Consequently, for all the large-scale wind farms scheduled to be built off the US East Coast over the next several years, all the turbine parts and many of the foundations and undersea cables will be imported from Northern Europe. This echoes the experience of workers in the UK, who were told over a decade ago that offshore wind expansion would be accompanied by a green jobs boom, only to be continually shafted by outsourcing.
Like the United States, France is a relative latecomer to renewable energy development, but in stark contrast, the country is actively developing a renewables manufacturing industry. Although a Macroniste environmental policy is certainly not the way forward, it is undeniable that France has taken a comparatively more assertive approach to green reindustrialization, one very much in line with the country’s tradition of dirigiste industrial policy. Stipulating that its national energy company source turbine components domestically, the French government has set its sights on catching up with the likes of Denmark, which long ago spurred the development of (offshore) wind energy by obliging the country’s utilities to invest in wind farms and subsidizing their operations.
Turbine manufacturing is hardly the only avenue of green reindustrialization associated with offshore wind.
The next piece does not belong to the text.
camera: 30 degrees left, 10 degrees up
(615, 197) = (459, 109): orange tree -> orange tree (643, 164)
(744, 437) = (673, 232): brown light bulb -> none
As with offshore oil platforms, specialized vessels are required to construct and maintain offshore wind farms. In the United States, laws are already on the books that could mandate the domestic production of such ships. The Jones Act, a 1920 law that regulates maritime commerce, stipulates that all ships doing business between US ports must be built domestically. This long-forgotten protectionist measure, relevant once again, could help revive a domestic shipbuilding industry crushed by the Reagan administration and now subsumed almost entirely into “defense” production.
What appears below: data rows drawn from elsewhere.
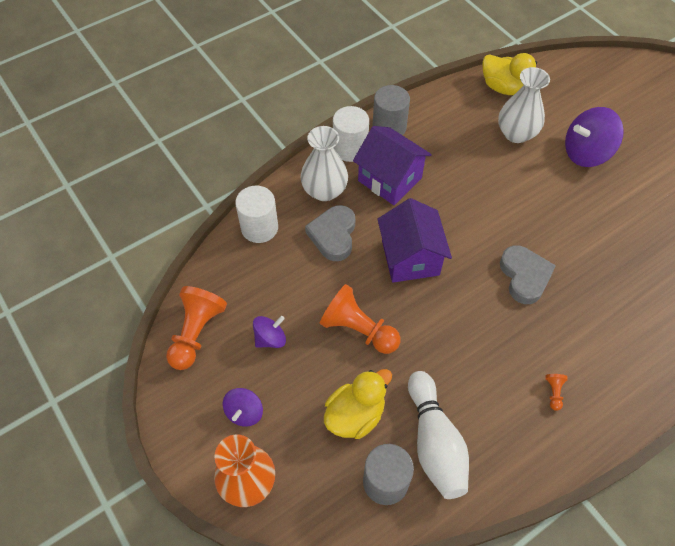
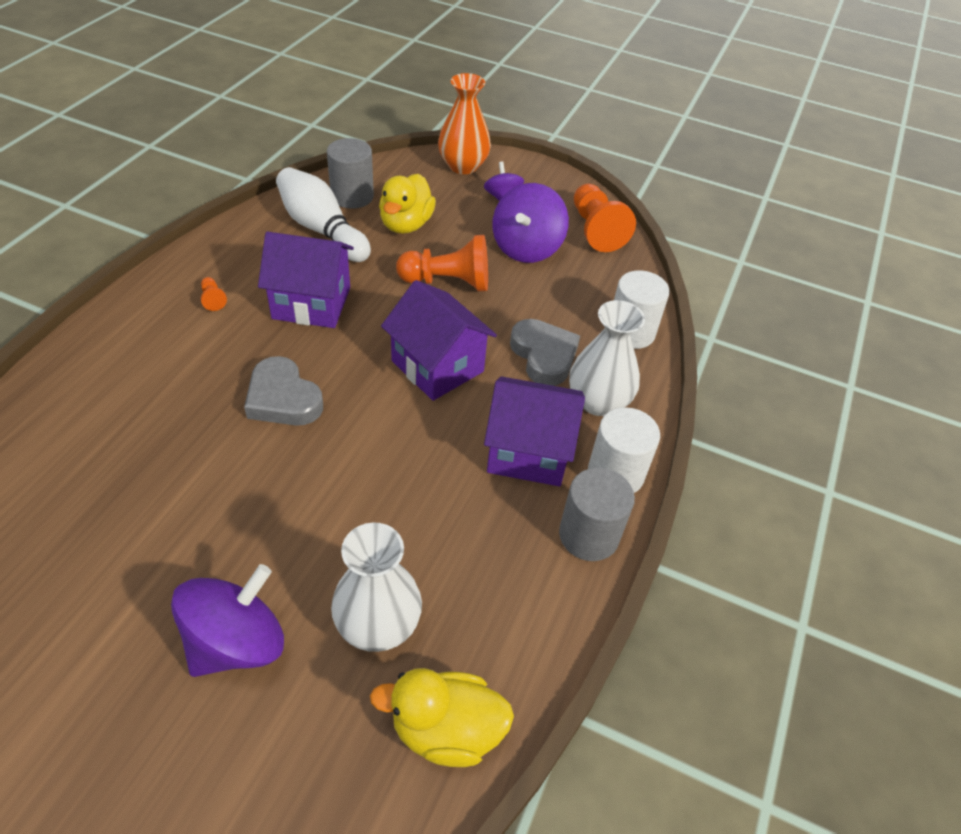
camera: 145 degrees right, 10 degrees down
(270, 338) = (526, 248): purple spinning top -> purple spinning top, size x1.76
(476, 354) = (311, 303): none -> purple house

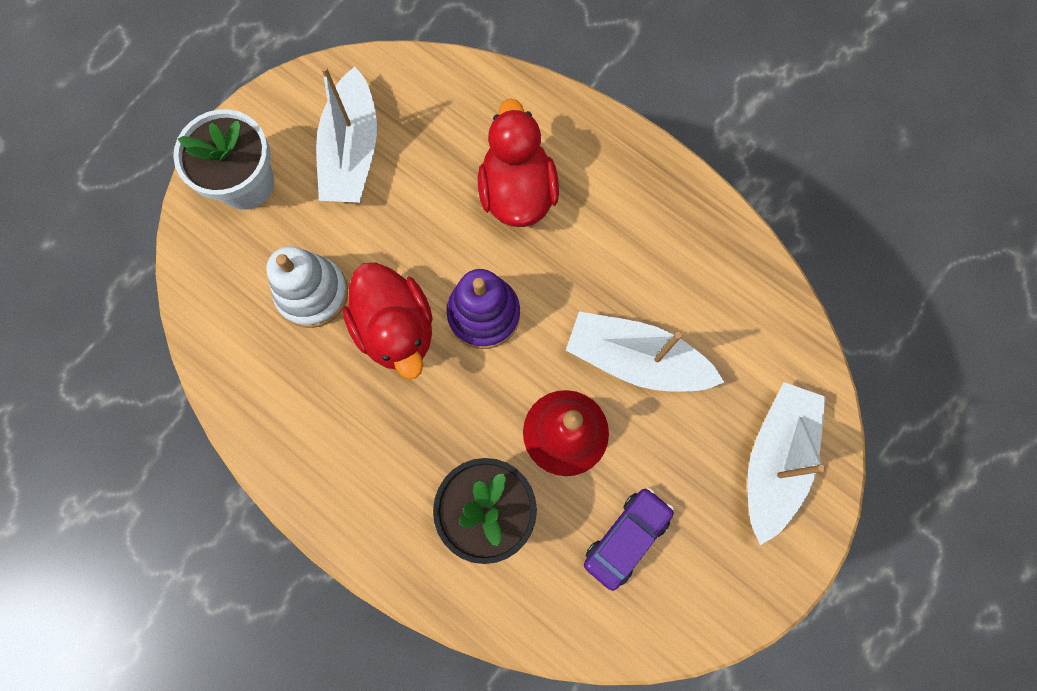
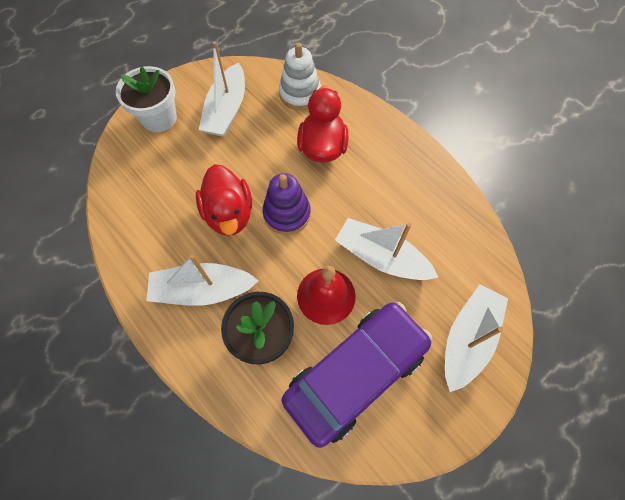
camera: 10 degrees right, 10 degrees down
(312, 293) = (182, 185): white stacking toy -> white stacking toy (300, 94)
(384, 456) = (202, 290): none -> white boat
(626, 538) = (355, 373): purple car -> purple car, size x2.09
A truly comprehensive just transition would not only account for the fate of fossil fuel workers, but also naval shipbuilders and others whose livelihoods are dependent on the continued expansion of the military-industrial complex. From Bath Iron Works in Maine, where Machinists Local S6 waged the longest private-sector strike of 2020, to the shipyards of Groton, Connecticut; Newport News, Virginia; and Pascagoula, Mississippi, workers can be won over to a Green New Deal not by promising them a nebulous green job at some point down the line, but by fighting for a massive expansion of offshore wind energy, and by extension, a revival of the commercial shipbuilding industry.
For a Planned Phaseout
Despite being hampered by the Trump administration, the US offshore wind industry is beginning to take off. Meanwhile, the nuclear energy industry is in complete shambles, gobbling up $9 billion just to move some dirt around. The question is not whether socialists should promote nuclear power or renewable energy, but how quickly renewables will displace fossil fuels and on what terms.
Eying early developments in the UK, it is easy to foresee a program of gradual decarbonization of the electricity sector without concomitant reindustrialization— with a few factories built in right-to-work states, but with most turbine components imported from abroad. Ultimately, this would further delay the energy transition since we would continue to see industrial unions hold fast to an all-of-the-above energy strategy.
Socialists and realist greens should be demanding that states impose more stringent local content requirements, and also press the federal government to provide incentives like zero-interest loans to public power companies that launch offshore wind projects. While we engage the offshore wind industry at the state level, we must also work to build a long-term vision for a geographically informed federal industrial policy that links fossil fuel phaseout with green reindustrialization.